---------- Input material

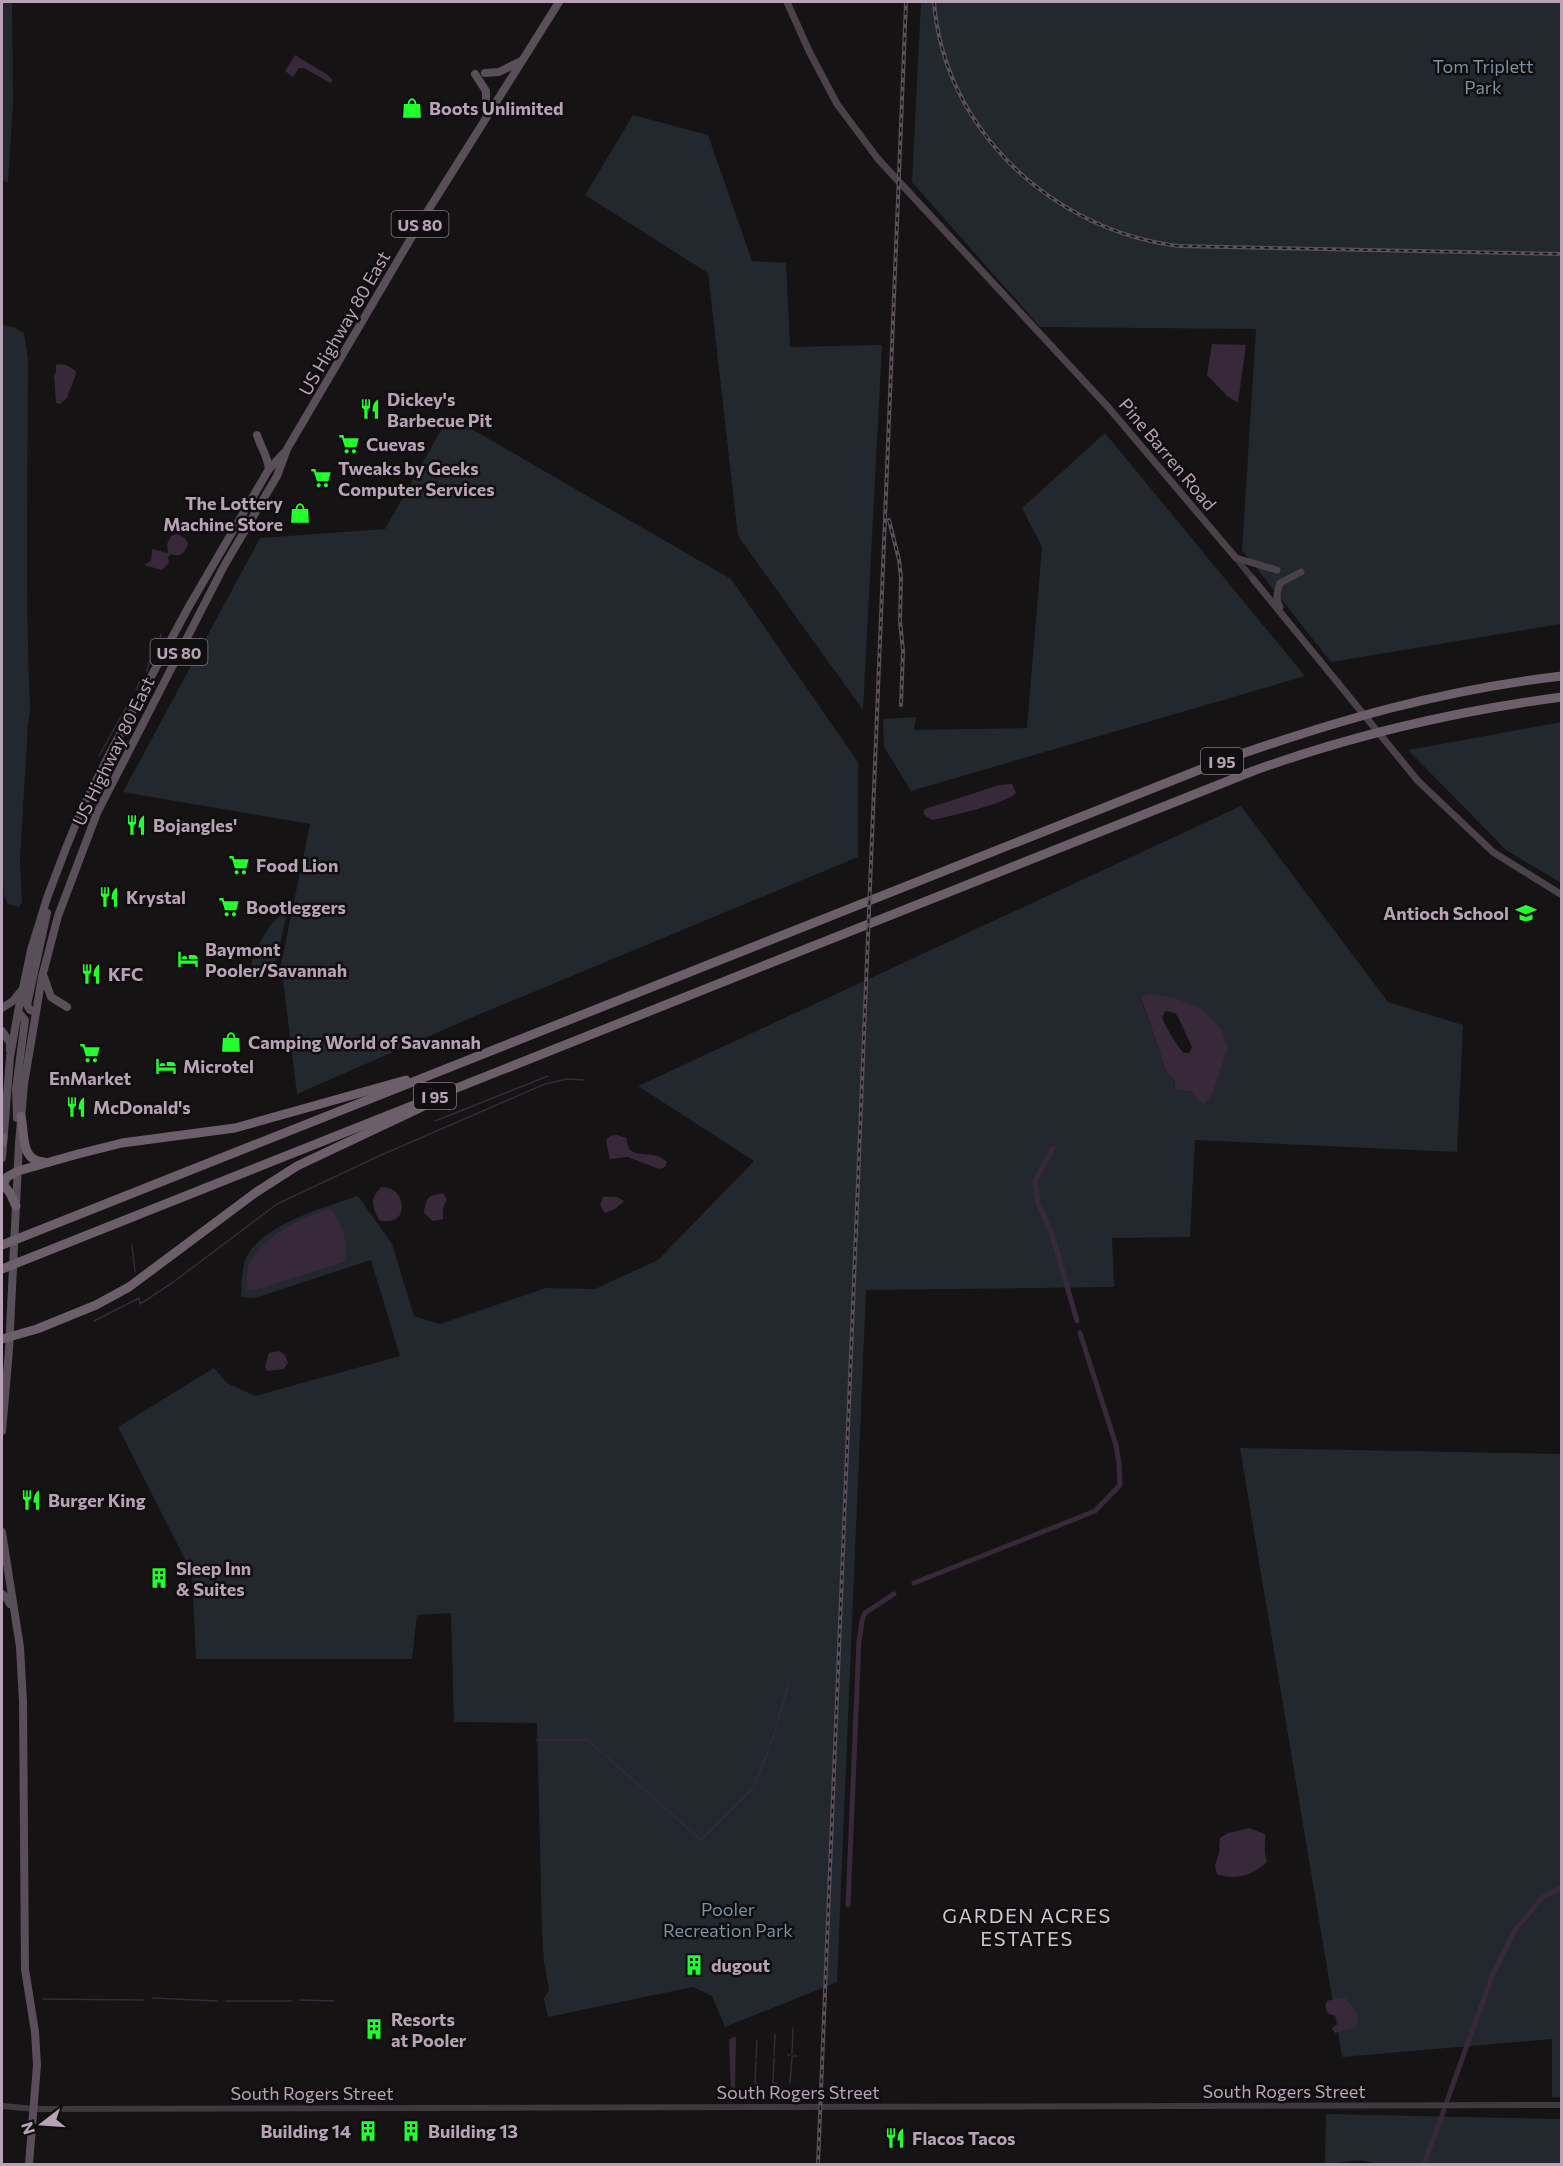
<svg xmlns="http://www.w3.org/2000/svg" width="1563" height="2166" viewBox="0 0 1563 2166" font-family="Commissioner,sans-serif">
<rect width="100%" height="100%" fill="#151314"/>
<g fill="#22282d" fill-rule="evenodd">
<path d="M 2,2 L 12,2 L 13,101 L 8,183 L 2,180 Z"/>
<path d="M 921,2 L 1561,2 L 1561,624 L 1331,662 L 1242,550 L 1256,329 L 1040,327 L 912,182 Z"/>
<path d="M 633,115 L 708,135 L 752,261 L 786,263 L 790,347 L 882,345 L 863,710 L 738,536 L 708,273 L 585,195 Z"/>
<path d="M 2,325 L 14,327 L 24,333 L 28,359 C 28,476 25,593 30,710 L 28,724 L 20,859 L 22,903 L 19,907 L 8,904 L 4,896 L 2,859 Z"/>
<path d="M 449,416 L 731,579 L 858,762 L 858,857 L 473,1017 L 297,1094 L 281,964 L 310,824 L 123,792 L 260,538 L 385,529 Z"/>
<path d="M 1105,433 L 1305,676 L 911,791 L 884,747 L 883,719 L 916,717 L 914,730 L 1027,728 L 1042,547 L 1022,508 Z"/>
<path d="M 1561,722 L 1562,722 L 1561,883 L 1506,850 L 1408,750 Z"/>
<path d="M 1241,806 L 1388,1002 L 1463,1025 L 1457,1152 L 1195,1140 L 1190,1237 L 1112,1238 L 1114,1287 L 866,1290 L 837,1982 L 725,2027 L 712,1996 L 693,1987 L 548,2017 L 544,1998 L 549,1990 L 544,1962 L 542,1930 L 537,1723 L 454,1722 L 451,1613 L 417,1615 L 412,1659 L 196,1659 L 192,1573 L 118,1427 L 214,1368 L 227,1383 L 255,1396 L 400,1356 L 371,1260 L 255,1298 L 241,1297 C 242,1287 241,1275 244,1265 C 252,1227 325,1207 358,1196 L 392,1244 L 414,1316 L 440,1324 L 546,1288 L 595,1289 L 658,1260 L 754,1161 L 638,1086 ZM 1150,994 L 1228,1048 L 1203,1103 L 1191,1092 L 1174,1089 L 1175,1082 L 1166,1071 L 1141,998 Z"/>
<path d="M 284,914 L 286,917 L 277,959 L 272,965 L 255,968 L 251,965 C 255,951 270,918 284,914 Z"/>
<path d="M 1240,1448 L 1561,1454 L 1561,2097 L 1552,2097 L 1552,2039 L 1342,2057 Z"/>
<path d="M 1326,2114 L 1561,2119 L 1561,2164 L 1376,2164 C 1361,2156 1341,2164 1325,2164 Z"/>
</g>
<g fill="#37283a" fill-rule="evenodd">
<path d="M 295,55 L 328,75 L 333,80 L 330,83 L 304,68 L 299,68 L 293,77 L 285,71 Z"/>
<path d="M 1212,344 L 1246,345 L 1238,403 L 1227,396 L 1207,375 Z"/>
<path d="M 58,364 L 66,365 L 76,371 L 76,374 L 67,398 L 60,404 L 56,403 L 54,375 L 56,373 L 56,365 Z"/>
<path d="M 177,534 L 185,538 L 188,544 C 185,553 180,558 171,554 L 168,557 L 169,563 L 162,570 L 144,565 L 151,561 L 152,549 L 168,553 L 167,544 L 171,536 Z"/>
<path d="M 1012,784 L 1016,793 C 1003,805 953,815 933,820 L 927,817 L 923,813 L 925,809 L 999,785 Z"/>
<path d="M 1150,994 L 1175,998 L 1202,1009 L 1222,1030 L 1228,1048 L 1211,1097 L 1203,1104 L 1191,1092 L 1174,1089 L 1175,1082 L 1166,1071 L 1141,997 ZM 1166,1011 L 1175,1013 L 1178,1017 L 1192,1047 L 1189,1053 L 1184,1053 C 1179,1049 1164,1024 1162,1017 Z"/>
<path d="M 617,1135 L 626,1138 L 629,1149 C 642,1159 653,1149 667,1162 L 665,1167 L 659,1169 L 628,1157 L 610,1159 L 606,1140 L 610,1136 Z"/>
<path d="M 382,1187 C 407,1186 411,1229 379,1220 C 372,1206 369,1198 382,1187 Z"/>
<path d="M 443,1193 L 447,1199 L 443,1208 L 443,1219 L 433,1221 L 424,1213 C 427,1196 426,1197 443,1193 Z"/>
<path d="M 603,1197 L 617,1197 L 624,1201 L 615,1209 L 605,1213 L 600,1205 Z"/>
<path d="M 331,1209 C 342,1225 350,1243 344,1262 L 255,1290 L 247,1290 C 247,1282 246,1269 250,1262 C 266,1234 301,1217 331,1209 Z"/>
<path d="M 279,1351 L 285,1355 L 288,1363 L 284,1369 L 267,1371 L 265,1366 L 269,1353 Z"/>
<path d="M 1249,1828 L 1265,1834 C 1266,1846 1263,1849 1267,1862 C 1253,1875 1236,1881 1217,1874 L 1215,1866 L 1219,1853 L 1220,1838 L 1228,1833 Z"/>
<path d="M 1339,1998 L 1345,1998 C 1353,2006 1358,2012 1358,2023 L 1351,2029 L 1335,2033 L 1332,2028 L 1338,2024 L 1336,2016 L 1327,2013 L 1325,2005 L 1327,2001 Z"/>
<path d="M 735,2036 L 736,2039 L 735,2092 L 731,2091 L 729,2040 Z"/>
</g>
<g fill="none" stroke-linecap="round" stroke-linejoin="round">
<g stroke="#37283a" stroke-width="1.5">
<path d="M 147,671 C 147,659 160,648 161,634"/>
<path d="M 136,690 L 141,679"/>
<path d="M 99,756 L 132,697"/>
<path d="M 435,1121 L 548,1076"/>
<path d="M 132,1245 L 135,1272"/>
<path d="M 94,1321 L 139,1298 L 140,1304 L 172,1283 L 277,1204 L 379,1156 L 545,1084 L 567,1079 L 584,1080"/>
<path d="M 536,1740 L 588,1740 L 701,1840 L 754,1787 L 773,1738 L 789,1682"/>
<path d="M 153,1998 L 217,2001"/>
<path d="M 43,1999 L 143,2000"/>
<path d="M 300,2000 L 334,2001"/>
<path d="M 226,2001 L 292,2001"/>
<path d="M 792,2054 L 793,2028"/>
<path d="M 774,2055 L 775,2034"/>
<path d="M 788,2055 L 790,2055"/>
<path d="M 793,2056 L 796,2056"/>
<path d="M 774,2058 L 773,2083 L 777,2083"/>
<path d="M 756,2059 L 757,2040"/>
<path d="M 756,2061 L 755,2084 L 759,2084"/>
<path d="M 790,2083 L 792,2057"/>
</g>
<g stroke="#37283a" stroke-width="5">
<path d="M 1053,1148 L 1035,1181 L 1038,1203 L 1052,1234 L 1077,1321"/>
<path d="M 914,1583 L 1095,1511 L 1120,1485 L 1119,1463 L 1116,1445 L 1080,1333"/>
<path d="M 848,1905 L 859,1640 C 862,1631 860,1620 865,1613 L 894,1594"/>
<path d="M 1447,2101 L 1492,1976 L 1515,1930 L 1543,1897 L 1562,1887"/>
<path d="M 1424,2164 L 1444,2110"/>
</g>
<g stroke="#3f383e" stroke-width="6">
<path d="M 1236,558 L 1253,579"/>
<path d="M 2,2106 L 35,2109 L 1562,2105"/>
</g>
<g stroke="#4a4149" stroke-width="7">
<path d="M 787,2 L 809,51 L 837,104 L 878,159 L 1108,407 L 1236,558 L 1277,570"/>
<path d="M 1253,579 L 1418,781 L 1493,852 L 1562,895"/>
<path d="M 1280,607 C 1275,598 1277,593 1280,583 L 1301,572"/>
</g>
<g stroke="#594f58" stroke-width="8">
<path d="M 485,73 L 499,72 L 521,61"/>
<path d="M 475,74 L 486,91 L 486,117"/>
<path d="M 257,435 C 261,448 267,454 269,469"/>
<path d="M 44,977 L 51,997 L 67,1007"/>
<path d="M 2,1008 L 13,1001 L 21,991"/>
<path d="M 36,1012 L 30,1010 L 27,1005 L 47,913"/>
<path d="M 2,1031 L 10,1043 L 10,1050"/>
<path d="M 17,1118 L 16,1089 L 25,1020 L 18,1012"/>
<path d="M 2,1158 L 10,1057 L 18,1012 L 31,950 L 47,898 L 66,848 L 82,809 L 109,755 L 188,608 L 269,469 L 284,453"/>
<path d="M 2,1431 L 9,1350 L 19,1143 L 24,1084 L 42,977 L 58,916 L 97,813 L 224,566 L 277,476 L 287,449 L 417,228 L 559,2"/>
<path d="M 2,1532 L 20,1647 L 23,1702 L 25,1969 L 35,2032 L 37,2065 L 29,2164"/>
<path d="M 2,1594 L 6,1597 L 10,1604"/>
</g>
<g stroke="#6c5f6a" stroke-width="9">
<path d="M 21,1116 C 25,1134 20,1161 44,1162"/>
<path d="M 2,1143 L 3,1137"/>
<path d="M 2,1183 L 10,1193 L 16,1206"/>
<path d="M 2,1187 L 7,1177 L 18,1171 L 78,1154 L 122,1143 L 235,1128 L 406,1080"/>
<path d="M 2,1245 L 1224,760 C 1338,720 1441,690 1562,676"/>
<path d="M 2,1269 L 1253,771 C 1353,735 1456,711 1562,697"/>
<path d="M 2,1339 L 37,1329 L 96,1305 L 129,1287 L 255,1193 L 297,1166 L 422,1107"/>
</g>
<g stroke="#594f58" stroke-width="4">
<g id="rail">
<path d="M 934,2 C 944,131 1054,231 1179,246 L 1562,254"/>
<path d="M 889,520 L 899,560 L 901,577 L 900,621 L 903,651 L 901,705"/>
<path d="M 818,2164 L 906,2"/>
</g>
</g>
<use href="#rail" stroke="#100e0f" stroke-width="1.5" stroke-dasharray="4.5" stroke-linecap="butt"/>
</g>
<defs>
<g id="shop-bare" transform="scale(1.62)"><path d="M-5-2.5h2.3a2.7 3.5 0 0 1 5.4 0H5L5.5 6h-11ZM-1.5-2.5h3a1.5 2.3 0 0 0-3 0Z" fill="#21ff2c" stroke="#100e0f" stroke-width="2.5" paint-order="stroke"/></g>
<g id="restaurant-bare" transform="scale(1.62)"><path d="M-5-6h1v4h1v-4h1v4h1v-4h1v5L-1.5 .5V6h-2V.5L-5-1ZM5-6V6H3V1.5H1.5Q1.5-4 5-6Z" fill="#21ff2c" stroke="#100e0f" stroke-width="2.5" paint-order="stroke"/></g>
<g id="supermarket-bare" transform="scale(1.62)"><path d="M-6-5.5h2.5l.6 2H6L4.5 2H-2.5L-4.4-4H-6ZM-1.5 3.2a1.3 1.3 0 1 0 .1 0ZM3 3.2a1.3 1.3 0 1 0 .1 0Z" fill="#21ff2c" stroke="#100e0f" stroke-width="2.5" paint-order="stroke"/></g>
<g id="school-bare" transform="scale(1.62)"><path d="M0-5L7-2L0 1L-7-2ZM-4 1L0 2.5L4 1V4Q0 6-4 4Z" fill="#21ff2c" stroke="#100e0f" stroke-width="2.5" paint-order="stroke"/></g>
<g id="hotel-bare" transform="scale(1.62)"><path d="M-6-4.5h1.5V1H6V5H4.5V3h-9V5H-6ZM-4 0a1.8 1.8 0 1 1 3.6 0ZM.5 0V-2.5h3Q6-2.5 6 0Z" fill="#21ff2c" stroke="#100e0f" stroke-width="2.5" paint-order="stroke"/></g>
<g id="building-bare" transform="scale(1.62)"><path d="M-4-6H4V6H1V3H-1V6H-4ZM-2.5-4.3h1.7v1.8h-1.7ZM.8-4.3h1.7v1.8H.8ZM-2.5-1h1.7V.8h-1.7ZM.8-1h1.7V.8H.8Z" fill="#21ff2c" stroke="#100e0f" stroke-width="2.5" paint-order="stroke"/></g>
</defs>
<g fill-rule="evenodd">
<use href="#shop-bare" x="412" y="108"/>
<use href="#restaurant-bare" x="370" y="409"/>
<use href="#supermarket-bare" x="349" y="444"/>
<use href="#supermarket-bare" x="321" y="478"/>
<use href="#shop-bare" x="300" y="513"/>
<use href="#restaurant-bare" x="136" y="825"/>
<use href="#supermarket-bare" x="239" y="865"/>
<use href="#restaurant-bare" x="109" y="897"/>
<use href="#supermarket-bare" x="229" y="907"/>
<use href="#school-bare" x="1526" y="913"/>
<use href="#hotel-bare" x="188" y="959"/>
<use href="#restaurant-bare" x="91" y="974"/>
<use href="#shop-bare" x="231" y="1042"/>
<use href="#supermarket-bare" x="90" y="1053"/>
<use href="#hotel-bare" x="166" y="1066"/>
<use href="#restaurant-bare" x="76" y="1107"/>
<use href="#restaurant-bare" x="31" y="1500"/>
<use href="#building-bare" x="159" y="1578"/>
<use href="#building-bare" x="694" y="1965"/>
<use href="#building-bare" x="374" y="2029"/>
<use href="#building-bare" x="368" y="2131"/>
<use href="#building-bare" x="411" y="2131"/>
<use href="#restaurant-bare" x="895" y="2138"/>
</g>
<g text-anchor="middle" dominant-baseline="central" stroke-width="5" stroke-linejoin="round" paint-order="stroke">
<g fill="#100e0f" stroke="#857683" stroke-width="1.5">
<rect x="391.5" y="211" width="57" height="26" rx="4.5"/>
<rect x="150.5" y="639" width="57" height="26" rx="4.5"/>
<rect x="1201" y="748" width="42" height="26" rx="4.5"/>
<rect x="414" y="1083" width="42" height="26" rx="4.5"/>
</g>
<g font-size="16" font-weight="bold" fill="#b7a3b5">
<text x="420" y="224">US 80</text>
<text x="179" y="652">US 80</text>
<text x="1222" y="761">I 95</text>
<text x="435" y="1096">I 95</text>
</g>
<g font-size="18" fill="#7890a3" stroke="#100e0f">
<text x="1483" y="66">Tom Triplett<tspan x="1483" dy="21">Park</tspan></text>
<text x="728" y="1909">Pooler<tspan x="728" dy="21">Recreation Park</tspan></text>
</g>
<g font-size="18" font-weight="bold" fill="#b7a3b5" stroke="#100e0f" text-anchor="start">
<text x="429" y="108">Boots Unlimited</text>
<text x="387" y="399">Dickey's<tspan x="387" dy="21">Barbecue Pit</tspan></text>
<text x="366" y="444">Cuevas</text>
<text x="338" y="468">Tweaks by Geeks<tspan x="338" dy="21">Computer Services</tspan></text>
<text x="283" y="503" text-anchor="end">The Lottery<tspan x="283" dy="21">Machine Store</tspan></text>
<text x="153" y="825">Bojangles'</text>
<text x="256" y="865">Food Lion</text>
<text x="126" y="897">Krystal</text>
<text x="246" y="907">Bootleggers</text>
<text x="1509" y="913" text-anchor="end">Antioch School</text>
<text x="205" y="949">Baymont<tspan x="205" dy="21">Pooler/Savannah</tspan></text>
<text x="108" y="974">KFC</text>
<text x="248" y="1042">Camping World of Savannah</text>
<text x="183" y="1066">Microtel</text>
<text x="90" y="1078" text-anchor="middle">EnMarket</text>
<text x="93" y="1107">McDonald's</text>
<text x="48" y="1500">Burger King</text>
<text x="176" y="1568">Sleep Inn<tspan x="176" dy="21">&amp; Suites</tspan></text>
<text x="711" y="1965">dugout</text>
<text x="391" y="2019">Resorts<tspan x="391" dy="21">at Pooler</tspan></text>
<text x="351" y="2131" text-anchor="end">Building 14</text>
<text x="428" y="2131">Building 13</text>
<text x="912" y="2138">Flacos Tacos</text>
</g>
<g font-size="18" fill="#b7a3b5" stroke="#100e0f">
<text transform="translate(344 323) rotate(-60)">US Highway 80 East</text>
<text transform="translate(1168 454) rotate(50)">Pine Barren Road</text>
<text transform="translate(113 751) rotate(-64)">US Highway 80 East</text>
<text x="1284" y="2091">South Rogers Street</text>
<text x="798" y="2092">South Rogers Street</text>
<text x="312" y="2093">South Rogers Street</text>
</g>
<g font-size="20" letter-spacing="1.5" fill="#d2c4d1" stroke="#100e0f">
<text x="1027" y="1915">GARDEN ACRES<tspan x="1027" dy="23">ESTATES</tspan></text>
</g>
</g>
<rect width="1563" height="2166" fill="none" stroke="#b7a3b5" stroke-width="6"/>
<g transform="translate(42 2124) rotate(253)" stroke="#100e0f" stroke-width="4.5" paint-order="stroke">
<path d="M0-4.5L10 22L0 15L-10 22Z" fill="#b7a3b5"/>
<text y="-9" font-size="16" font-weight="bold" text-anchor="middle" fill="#b7a3b5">N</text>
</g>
</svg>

--------------------

■ What to do ■
Using the listing above, locate the lines that hold "round" and copy each one.

■ Result of this task ■
<g fill="none" stroke-linecap="round" stroke-linejoin="round">
<g text-anchor="middle" dominant-baseline="central" stroke-width="5" stroke-linejoin="round" paint-order="stroke">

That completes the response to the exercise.